• PAGE TEXT
--------------------
During the pendency of the review and Sharif's appeal, a dispute arose about back pay. O'Brien had advised her she would not receive the money while the administrative appeal was pending. Nevertheless, on December 10, 1999, Sharif received a retroactive payment of $24,374; she alleges she never received a full accounting of what was included in the payment.
Despite the ECPO's support of her appeal, Sharif claimed that, once she obtained the position, she was given "no authority to hire or fire her subordinates, [and was] thus den[ied] . . . the ultimate authority over the people she supervised, leaving her only with the option of verbal reprimands and transfer[s]." She further claimed that transferred employees were never replaced. Sharif contended that ECPO retaliated against her for having to award her the permanent position by preventing her from "fully exercis[ing] the authority she should have been given," and which was given to O'Brien, her counterpart in the adult section. She further claimed that she was prohibited from certain responsibilities including approving overtime, handling meetings, and meeting with contractors. She alleged that she also was required to seek permission from subordinates to access staff files, and that she was not allowed to liaise with the County as part of her duties. Finally, Sharif claimed that she was assigned a "disproportionate number" of "troubled employees" in the juvenile section, and that she was not assigned any Caucasian employees.
Sharif alleged that Thompson, O'Brien's replacement, continued O'Brien's practice of excluding her, and claimed that she was not allowed to: (1) participate in planning meetings for promotions and job assignments; (2) attend monthly unit meetings; (3) learn of policy changes; or (4) access personnel records. She further alleged that, after she filed her lawsuit, ECPO assigned one Caucasian employee to her section, but that employee "received a superior benefit package than minority employees."
Finally, Sharif alleged that a lieutenant in the ECPO "incite[d] colleagues and subordinates to frame a prejudice against all Muslims" by sending a derogatory email to his co-workers "regarding the newly issued stamp honoring Muslims." The matter was handled privately, and Sharif claimed that the lieutenant's subsequent promotion "thus encourag[ed] individuals to express hatred and bias against minority individuals as this type of behavior . . . is grounds for promotion."
In August 2001, plaintiffs filed charges of discrimination with the Equal Employment Opportunity Commission (EEOC). Sharif and Williams alleged race discrimination; Sharif also alleged religious discrimination. EEOC found that it was "unable to conclude that the information obtained establishes violations of the statutes."
--------------------
[Entries drawn from a collection]
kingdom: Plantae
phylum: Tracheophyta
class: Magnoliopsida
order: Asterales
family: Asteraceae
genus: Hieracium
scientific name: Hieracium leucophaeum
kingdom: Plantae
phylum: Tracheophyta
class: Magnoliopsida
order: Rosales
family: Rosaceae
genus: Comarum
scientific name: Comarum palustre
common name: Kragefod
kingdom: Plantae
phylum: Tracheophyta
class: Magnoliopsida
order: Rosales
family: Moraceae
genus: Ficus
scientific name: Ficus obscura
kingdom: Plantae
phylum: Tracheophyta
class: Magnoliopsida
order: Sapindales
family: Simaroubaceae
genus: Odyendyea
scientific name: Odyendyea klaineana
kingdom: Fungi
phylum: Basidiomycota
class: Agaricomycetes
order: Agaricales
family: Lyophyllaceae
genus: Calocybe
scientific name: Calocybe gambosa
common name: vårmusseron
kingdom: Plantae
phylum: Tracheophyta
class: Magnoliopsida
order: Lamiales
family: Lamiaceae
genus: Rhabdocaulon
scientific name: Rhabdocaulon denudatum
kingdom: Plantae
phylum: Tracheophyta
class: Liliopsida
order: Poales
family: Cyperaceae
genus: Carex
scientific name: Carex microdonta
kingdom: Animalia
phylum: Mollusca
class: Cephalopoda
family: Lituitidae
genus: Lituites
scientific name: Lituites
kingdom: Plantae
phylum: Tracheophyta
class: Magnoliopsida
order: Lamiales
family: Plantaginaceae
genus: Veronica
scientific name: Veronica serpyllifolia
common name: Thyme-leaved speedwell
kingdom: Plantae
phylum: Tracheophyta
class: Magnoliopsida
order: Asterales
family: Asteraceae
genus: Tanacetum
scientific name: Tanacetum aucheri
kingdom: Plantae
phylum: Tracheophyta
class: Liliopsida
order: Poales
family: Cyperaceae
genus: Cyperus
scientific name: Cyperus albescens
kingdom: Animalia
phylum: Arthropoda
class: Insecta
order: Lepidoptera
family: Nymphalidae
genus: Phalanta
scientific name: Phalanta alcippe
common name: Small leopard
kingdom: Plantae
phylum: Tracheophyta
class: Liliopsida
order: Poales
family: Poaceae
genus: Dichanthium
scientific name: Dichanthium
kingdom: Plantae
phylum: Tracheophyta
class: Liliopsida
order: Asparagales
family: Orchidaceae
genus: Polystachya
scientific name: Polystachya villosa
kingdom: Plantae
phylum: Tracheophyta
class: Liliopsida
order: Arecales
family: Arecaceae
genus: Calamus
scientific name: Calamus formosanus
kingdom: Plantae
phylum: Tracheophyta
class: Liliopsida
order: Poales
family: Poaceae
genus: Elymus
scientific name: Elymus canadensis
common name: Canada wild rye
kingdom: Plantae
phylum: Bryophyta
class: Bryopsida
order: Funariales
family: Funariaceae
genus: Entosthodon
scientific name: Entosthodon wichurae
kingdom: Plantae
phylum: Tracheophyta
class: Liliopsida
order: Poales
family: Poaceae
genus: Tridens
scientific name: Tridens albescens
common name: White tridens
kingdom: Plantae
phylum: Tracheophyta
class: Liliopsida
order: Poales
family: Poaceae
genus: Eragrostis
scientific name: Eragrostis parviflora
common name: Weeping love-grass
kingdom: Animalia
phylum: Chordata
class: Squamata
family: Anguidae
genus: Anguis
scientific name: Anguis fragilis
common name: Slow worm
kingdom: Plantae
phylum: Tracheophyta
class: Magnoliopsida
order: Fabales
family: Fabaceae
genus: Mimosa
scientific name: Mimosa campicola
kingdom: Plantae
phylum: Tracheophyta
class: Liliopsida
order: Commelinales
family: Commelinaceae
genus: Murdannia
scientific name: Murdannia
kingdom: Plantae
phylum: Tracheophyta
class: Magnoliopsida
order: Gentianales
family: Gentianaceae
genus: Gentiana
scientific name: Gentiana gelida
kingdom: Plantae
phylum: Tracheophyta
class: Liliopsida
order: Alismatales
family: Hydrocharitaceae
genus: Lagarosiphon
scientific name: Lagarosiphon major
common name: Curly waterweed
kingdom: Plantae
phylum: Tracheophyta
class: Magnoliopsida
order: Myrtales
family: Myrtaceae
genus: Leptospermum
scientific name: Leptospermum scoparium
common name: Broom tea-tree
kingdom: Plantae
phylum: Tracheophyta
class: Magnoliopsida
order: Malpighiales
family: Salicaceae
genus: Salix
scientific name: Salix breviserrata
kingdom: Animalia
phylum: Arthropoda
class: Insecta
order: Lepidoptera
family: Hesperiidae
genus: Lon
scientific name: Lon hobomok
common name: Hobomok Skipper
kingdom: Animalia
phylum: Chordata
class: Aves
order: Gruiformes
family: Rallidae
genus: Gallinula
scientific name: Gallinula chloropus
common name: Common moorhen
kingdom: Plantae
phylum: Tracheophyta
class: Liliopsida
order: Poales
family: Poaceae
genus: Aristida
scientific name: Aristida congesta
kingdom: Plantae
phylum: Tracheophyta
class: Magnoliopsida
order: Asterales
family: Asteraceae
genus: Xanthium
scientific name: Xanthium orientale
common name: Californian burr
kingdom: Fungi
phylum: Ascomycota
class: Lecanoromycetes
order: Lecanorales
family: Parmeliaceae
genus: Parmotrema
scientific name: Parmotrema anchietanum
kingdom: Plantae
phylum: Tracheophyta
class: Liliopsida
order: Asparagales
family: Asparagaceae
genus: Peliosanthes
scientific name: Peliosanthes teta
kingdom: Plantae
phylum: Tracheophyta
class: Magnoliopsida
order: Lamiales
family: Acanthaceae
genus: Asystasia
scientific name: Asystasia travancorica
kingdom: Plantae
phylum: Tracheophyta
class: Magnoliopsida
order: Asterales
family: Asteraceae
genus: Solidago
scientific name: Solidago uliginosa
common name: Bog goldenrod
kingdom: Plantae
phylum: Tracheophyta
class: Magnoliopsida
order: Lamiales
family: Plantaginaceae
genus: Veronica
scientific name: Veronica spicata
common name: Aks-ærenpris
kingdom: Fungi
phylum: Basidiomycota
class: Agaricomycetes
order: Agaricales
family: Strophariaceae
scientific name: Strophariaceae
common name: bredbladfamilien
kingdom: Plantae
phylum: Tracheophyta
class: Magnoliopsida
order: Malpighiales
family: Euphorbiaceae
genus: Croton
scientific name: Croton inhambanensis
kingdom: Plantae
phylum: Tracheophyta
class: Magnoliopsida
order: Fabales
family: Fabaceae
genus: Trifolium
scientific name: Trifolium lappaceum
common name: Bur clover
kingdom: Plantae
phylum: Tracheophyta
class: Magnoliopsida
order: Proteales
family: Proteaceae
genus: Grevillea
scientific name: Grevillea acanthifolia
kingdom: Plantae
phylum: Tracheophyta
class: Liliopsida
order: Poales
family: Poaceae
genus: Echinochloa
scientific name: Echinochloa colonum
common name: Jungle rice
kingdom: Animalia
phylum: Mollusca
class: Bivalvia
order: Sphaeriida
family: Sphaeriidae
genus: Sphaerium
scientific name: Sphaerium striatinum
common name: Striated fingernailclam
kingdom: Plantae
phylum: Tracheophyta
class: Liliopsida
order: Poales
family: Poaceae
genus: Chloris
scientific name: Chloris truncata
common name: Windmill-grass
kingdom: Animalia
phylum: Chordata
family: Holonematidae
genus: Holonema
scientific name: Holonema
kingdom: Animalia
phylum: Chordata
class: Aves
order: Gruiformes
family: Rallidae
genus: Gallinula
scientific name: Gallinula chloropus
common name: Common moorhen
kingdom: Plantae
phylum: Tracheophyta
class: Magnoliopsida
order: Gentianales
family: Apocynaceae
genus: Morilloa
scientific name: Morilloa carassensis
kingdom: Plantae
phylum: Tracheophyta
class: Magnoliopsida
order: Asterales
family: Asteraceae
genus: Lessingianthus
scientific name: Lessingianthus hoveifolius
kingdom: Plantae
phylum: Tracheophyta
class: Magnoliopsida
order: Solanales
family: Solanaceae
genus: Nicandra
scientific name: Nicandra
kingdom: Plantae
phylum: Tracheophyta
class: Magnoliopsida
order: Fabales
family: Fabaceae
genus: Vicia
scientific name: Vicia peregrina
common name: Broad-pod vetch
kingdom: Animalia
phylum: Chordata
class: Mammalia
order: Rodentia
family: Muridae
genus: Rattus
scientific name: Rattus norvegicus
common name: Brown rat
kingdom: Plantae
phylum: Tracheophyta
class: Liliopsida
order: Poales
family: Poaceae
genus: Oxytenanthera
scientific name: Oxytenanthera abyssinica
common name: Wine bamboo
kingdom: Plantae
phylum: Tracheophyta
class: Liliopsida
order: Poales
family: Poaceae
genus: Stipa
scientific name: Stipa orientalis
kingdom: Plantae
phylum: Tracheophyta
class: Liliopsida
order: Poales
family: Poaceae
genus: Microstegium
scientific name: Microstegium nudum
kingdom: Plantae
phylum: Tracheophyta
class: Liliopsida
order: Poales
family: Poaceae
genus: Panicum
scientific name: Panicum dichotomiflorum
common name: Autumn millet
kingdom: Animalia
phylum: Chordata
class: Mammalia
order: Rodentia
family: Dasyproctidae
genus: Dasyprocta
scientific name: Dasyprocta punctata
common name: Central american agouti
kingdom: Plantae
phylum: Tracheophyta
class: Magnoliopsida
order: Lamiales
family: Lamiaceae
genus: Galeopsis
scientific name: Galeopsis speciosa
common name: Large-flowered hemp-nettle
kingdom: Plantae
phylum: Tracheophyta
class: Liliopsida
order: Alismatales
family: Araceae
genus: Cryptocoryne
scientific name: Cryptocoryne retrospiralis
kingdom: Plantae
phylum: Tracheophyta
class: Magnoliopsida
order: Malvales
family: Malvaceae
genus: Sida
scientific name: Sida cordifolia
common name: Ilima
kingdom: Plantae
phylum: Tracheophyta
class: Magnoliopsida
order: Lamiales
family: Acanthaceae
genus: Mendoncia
--------------------
• REQUIRED WORK
1. Using the text about Sharif's claims, decide whether each statement is true: (a) Sharif received a retroactive payment of $24,374 on December 10, 1999; (b) only Williams alleged race discrimination before the EEOC; (c) the EEOC found that the statutes had been violated. For each, answer yes or no and quote the words of the text that settle it.
2. From the text about Sharif's claims, return the passage starting at "During the pendency" and ending at "in the payment.".

• RESPONSES TO THE EXERCISE
1.
(a) Yes: "on December 10, 1999, Sharif received a retroactive payment of $24,374"
(b) No: "Sharif and Williams alleged race discrimination"
(c) No: "unable to conclude that the information obtained establishes violations of the statutes"

2.
During the pendency of the review and Sharif's appeal, a dispute arose about back pay. O'Brien had advised her she would not receive the money while the administrative appeal was pending. Nevertheless, on December 10, 1999, Sharif received a retroactive payment of $24,374; she alleges she never received a full accounting of what was included in the payment.